Saturday evening another friend rang. She’d been to the march in Toronto earlier in the day, said it was huge and quite inspiring. (She hadn’t been to a protest march since the global day of action against the impending invasion of Iraq in February 2003. Before that I’m guessing she hadn’t been to a protest march since the war in Vietnam – although I may be wrong.)
I was planning to stay away from the news as well. That lasted two days. (What can I say? I’m a news junkie.) Yesterday, with some trepidation, I watched the news on Al Jazeera, figuring, if it started to feel as if my head was going to explode, I could fast forward to the non-Dickhead news.
The previous day’s protests were still receiving coverage and it was indeed inspiring to see the turnout in Washington, New York, London. It did make me smile that there had been at least twice as many (by some estimations three times as many) people at Saturday’s protest in Washington as there had been the previous day for Dickhead’s inauguration.
And it actually made me laugh out loud when I learnt that, contrary to all police and security estimations and the photographic evidence, Dickhead had used an intelligence briefing to reiterate his claim that the turnout for his inauguration had been the largest ever. (Clearly, when your hands are so small and your ego is so large, size really does matter.) And that he’d sent his press spokesperson into the White House briefing room to make the same claim. Period. And that he’d sent the malevolent Kelly Anne Conway out to the Sunday morning political shows to offer his administration’s “alternative fact”. (Actually, this last didn’t make me laugh at all, offering up further proof – as if any was needed – that the US really has entered a post-fact era of political discourse.) Unfortunately, this is probably the last laugh I will get out of Dickhead and his cabinet of contemptibles.
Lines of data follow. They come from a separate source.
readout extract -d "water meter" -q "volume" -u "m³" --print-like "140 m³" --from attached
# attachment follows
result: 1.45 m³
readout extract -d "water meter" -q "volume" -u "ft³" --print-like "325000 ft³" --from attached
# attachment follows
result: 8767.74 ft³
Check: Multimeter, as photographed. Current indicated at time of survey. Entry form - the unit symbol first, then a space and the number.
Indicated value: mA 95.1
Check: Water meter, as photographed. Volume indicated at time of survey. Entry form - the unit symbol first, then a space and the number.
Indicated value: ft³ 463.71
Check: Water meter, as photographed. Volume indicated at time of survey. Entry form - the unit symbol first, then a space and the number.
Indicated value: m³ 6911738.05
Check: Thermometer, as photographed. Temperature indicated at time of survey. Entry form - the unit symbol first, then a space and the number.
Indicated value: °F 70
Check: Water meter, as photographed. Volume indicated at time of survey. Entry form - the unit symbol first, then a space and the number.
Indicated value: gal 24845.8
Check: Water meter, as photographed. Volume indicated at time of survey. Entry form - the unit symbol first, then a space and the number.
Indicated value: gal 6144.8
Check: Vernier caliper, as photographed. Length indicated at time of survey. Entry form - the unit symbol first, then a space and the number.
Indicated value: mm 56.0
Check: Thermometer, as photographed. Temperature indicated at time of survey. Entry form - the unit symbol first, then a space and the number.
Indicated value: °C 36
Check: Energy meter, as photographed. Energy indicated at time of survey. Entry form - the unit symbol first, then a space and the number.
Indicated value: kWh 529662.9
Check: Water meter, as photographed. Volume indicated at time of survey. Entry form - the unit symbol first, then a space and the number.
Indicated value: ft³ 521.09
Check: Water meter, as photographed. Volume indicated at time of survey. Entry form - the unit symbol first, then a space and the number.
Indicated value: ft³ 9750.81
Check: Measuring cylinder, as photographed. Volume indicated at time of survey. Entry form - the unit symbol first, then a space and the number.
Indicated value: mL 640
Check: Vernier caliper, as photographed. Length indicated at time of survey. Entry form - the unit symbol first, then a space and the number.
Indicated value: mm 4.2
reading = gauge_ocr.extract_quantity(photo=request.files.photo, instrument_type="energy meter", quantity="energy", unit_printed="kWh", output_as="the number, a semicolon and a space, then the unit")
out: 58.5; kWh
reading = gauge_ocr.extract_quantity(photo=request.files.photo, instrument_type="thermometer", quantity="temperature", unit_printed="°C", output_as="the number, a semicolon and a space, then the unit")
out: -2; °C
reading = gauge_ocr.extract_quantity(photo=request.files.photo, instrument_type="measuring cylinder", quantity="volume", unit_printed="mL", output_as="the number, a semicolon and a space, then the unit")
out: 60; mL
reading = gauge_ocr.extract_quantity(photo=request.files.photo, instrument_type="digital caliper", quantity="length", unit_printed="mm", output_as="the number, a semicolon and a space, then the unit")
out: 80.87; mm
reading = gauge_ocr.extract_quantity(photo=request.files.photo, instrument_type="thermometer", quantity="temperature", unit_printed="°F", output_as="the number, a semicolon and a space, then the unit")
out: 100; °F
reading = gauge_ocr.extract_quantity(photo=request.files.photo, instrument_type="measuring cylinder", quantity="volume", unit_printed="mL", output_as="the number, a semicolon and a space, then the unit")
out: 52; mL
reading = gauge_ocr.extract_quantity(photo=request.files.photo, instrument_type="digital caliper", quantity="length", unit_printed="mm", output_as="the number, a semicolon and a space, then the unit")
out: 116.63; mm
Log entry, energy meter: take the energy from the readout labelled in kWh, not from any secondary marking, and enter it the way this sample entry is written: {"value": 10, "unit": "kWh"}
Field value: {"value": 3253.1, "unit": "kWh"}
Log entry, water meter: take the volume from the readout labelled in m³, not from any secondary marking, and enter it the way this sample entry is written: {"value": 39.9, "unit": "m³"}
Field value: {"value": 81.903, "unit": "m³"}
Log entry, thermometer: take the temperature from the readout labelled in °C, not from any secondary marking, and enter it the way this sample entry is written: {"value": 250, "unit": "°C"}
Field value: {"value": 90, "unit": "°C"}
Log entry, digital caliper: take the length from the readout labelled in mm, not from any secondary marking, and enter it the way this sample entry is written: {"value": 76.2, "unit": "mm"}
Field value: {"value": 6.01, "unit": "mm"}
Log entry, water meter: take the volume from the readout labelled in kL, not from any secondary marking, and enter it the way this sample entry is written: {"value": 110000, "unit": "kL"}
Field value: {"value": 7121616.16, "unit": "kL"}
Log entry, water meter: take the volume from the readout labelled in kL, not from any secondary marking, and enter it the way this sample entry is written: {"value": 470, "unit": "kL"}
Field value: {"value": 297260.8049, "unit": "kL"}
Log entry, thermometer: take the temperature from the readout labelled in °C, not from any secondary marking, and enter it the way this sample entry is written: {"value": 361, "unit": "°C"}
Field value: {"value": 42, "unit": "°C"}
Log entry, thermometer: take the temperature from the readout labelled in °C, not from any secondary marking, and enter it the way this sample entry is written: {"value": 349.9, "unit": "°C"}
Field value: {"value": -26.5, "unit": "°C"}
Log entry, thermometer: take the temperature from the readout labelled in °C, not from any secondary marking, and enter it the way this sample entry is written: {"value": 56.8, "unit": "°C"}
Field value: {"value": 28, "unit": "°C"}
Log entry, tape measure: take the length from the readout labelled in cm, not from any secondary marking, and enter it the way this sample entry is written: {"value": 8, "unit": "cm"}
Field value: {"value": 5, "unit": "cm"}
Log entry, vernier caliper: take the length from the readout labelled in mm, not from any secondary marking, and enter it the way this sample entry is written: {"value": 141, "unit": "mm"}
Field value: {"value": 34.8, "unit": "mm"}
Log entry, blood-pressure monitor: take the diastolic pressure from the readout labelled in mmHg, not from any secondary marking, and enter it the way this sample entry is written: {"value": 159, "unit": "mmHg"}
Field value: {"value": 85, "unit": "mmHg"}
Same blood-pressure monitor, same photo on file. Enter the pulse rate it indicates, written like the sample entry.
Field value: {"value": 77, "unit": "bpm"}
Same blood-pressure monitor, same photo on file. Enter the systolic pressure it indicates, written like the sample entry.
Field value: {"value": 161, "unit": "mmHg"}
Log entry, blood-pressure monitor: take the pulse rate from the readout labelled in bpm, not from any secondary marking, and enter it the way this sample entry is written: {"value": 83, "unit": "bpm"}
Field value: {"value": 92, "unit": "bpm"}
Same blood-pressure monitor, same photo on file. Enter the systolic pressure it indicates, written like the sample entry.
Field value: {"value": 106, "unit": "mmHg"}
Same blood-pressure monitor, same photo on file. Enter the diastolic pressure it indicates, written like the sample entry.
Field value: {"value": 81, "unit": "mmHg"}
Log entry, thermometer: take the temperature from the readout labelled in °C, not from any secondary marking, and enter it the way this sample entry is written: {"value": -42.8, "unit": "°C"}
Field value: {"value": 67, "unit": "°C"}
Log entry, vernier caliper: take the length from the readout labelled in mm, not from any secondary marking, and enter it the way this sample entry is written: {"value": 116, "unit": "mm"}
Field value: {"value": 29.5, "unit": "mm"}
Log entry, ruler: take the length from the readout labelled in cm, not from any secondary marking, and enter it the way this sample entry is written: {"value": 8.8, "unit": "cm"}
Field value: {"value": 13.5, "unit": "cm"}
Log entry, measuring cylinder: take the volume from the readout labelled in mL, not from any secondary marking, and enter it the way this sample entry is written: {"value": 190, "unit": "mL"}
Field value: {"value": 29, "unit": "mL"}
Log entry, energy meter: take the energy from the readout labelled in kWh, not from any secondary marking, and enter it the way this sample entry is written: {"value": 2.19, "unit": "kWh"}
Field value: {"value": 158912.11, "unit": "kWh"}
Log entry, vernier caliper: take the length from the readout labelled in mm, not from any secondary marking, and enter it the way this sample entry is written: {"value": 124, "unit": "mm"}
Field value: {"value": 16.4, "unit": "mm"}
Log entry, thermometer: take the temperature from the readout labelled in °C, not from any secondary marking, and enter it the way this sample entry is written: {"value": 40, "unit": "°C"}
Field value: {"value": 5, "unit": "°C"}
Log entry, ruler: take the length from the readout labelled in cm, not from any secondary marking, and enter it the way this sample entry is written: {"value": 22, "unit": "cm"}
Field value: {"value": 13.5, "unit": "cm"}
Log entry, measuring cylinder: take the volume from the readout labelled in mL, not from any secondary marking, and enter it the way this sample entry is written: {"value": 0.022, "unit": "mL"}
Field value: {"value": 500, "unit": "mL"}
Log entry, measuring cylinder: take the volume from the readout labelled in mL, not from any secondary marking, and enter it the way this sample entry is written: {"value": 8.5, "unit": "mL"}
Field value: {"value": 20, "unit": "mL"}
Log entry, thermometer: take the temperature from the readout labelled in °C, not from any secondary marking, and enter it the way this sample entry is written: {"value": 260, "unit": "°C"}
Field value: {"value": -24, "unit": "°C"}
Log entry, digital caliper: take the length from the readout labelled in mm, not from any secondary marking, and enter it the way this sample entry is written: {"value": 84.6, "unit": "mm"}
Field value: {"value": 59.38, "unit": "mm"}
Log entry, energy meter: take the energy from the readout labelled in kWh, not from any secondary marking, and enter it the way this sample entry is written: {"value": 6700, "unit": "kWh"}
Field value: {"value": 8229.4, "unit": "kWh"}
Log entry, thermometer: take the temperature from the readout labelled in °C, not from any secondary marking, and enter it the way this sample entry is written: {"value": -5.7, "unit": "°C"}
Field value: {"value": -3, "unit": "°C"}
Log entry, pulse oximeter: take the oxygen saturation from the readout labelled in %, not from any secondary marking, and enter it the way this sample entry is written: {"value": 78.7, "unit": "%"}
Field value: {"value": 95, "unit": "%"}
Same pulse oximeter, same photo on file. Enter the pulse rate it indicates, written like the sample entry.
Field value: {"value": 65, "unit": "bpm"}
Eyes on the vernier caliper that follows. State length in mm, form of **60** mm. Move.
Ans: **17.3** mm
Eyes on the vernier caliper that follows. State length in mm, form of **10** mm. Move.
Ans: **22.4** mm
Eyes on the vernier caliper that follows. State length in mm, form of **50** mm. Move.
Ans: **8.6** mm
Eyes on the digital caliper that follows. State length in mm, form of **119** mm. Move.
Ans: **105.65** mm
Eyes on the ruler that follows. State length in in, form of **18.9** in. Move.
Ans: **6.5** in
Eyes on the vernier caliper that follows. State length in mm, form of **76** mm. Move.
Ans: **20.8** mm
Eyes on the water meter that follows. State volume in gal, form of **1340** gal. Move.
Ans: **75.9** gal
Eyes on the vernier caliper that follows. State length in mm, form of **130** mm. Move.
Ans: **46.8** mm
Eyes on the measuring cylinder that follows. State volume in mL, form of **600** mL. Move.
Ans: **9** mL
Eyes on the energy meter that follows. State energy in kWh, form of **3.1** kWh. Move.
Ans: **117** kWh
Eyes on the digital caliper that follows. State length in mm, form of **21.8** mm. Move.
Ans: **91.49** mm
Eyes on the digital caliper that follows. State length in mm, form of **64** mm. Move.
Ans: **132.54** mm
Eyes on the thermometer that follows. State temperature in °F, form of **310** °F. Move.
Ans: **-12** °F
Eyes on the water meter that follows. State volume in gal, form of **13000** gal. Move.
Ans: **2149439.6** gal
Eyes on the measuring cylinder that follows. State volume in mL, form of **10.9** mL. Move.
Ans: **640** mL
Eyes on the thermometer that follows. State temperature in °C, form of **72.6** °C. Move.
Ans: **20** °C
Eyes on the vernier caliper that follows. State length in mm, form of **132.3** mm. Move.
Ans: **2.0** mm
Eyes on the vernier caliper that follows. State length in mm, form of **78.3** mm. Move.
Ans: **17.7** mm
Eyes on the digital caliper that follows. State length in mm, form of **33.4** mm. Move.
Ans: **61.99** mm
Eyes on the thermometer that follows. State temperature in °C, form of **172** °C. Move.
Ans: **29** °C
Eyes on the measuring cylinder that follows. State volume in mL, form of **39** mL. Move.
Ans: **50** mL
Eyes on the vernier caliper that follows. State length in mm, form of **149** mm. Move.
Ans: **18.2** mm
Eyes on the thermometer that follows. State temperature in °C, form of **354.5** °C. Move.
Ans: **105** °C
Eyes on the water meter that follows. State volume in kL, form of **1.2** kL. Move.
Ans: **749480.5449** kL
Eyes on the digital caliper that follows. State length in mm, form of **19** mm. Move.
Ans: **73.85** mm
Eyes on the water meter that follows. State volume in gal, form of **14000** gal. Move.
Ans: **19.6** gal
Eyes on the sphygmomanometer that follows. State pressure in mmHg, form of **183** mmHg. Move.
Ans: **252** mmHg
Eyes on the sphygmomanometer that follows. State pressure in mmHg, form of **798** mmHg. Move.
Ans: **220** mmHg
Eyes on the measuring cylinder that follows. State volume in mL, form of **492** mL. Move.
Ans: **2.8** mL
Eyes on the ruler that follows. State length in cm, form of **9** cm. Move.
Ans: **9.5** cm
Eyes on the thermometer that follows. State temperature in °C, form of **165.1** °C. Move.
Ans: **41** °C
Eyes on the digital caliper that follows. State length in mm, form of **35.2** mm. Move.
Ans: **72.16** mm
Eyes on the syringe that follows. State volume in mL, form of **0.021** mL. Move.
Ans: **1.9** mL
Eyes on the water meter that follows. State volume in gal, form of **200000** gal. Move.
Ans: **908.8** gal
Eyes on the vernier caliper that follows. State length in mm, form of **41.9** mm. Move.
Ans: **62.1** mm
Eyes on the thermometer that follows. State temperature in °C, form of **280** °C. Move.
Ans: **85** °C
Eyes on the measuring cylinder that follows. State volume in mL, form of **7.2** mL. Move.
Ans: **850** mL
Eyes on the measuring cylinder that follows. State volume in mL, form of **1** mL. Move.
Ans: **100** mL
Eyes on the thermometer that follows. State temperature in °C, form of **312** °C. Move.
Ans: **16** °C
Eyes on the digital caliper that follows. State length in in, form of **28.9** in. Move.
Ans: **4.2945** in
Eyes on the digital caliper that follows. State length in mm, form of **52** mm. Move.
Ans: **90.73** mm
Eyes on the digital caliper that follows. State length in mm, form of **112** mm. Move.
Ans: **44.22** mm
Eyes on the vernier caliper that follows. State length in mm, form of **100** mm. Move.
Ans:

Several weeks ago, a friend posted one of those time-wasting quizzes on Facebook. Aimed no doubt at Americans, some of whom would be hard pressed to name Paris as the capital of France, the quiz challenged you to name 20 capital cities. I took the quiz, because I’m always up for a bit of time wasting. I scored 19 out of 20,not because I didn’t know the required answers, but because I simply refused to pick Jerusalem as the capital of Israel, opting instead for Tel Aviv.
Dipping my toe back into the news yesterday I discovered that, unlike the quickly-abandoned-post-election campaign pledge to “lock her up”, Dickhead seems determined to proceed with his proposal to move the US embassy from Tel Aviv to Jerusalem. Netanyahu, like Putin, must be creaming in his jeans.
Okay, enough about Dickhead.
On a much brighter note, rehearsals are going very well. After yesterday afternoon’s rehearsal, Charlie (for whom I’d written the role of Jack) said the play was a lot better than he’d thought when he first read it. And he did, reluctantly, like it when he first read it. (Reluctant, because he had been serious when he said last year that A Visit from Miss Prothero was going to be the beginning and end of his acting endeavours.) I laughed and said the play was a lot better than I’d thought it was when I first wrote it.
I had so much fun working on Prothero with him and Dave, the director, last year. And I am having so much fun working with them again. I knew long before Dickhead was elected that I was going to need some fun in my life to get me (with or without meds) through the winter and I’m having it. Dave needed no persuading to do it again, Charlie more so. I’m so grateful to both of them. If I didn’t have this work to do on my play, I think the car crash on Boxing Day might have done me in.
Of course there is also you, dear reader.
The friend in Toronto who rang me on Saturday has been ringing quite a lot in recent months. She is a follower of the black dog diary and I suspect when she reads a particularly bleak entry, she feels compelled to check up on me. The first thing she always says is: “How are you?” I invariably reply: “I’m fine. How are you?” Part of that, of course, is a Pavlovian response. When people ask us how we are, we invariably say fine, whether or not we actually are. But, as I explained to her on Saturday, in my case it is more or less true.
I get out of bed in the morning, switch the computer on, make myself a cappuccino and sit down at the desk. Half an hour, an hour, sometimes two hours later, I have vented or whinged or whatever I am doing that particular morning and then I am done. I can get on with my day. Better out than in.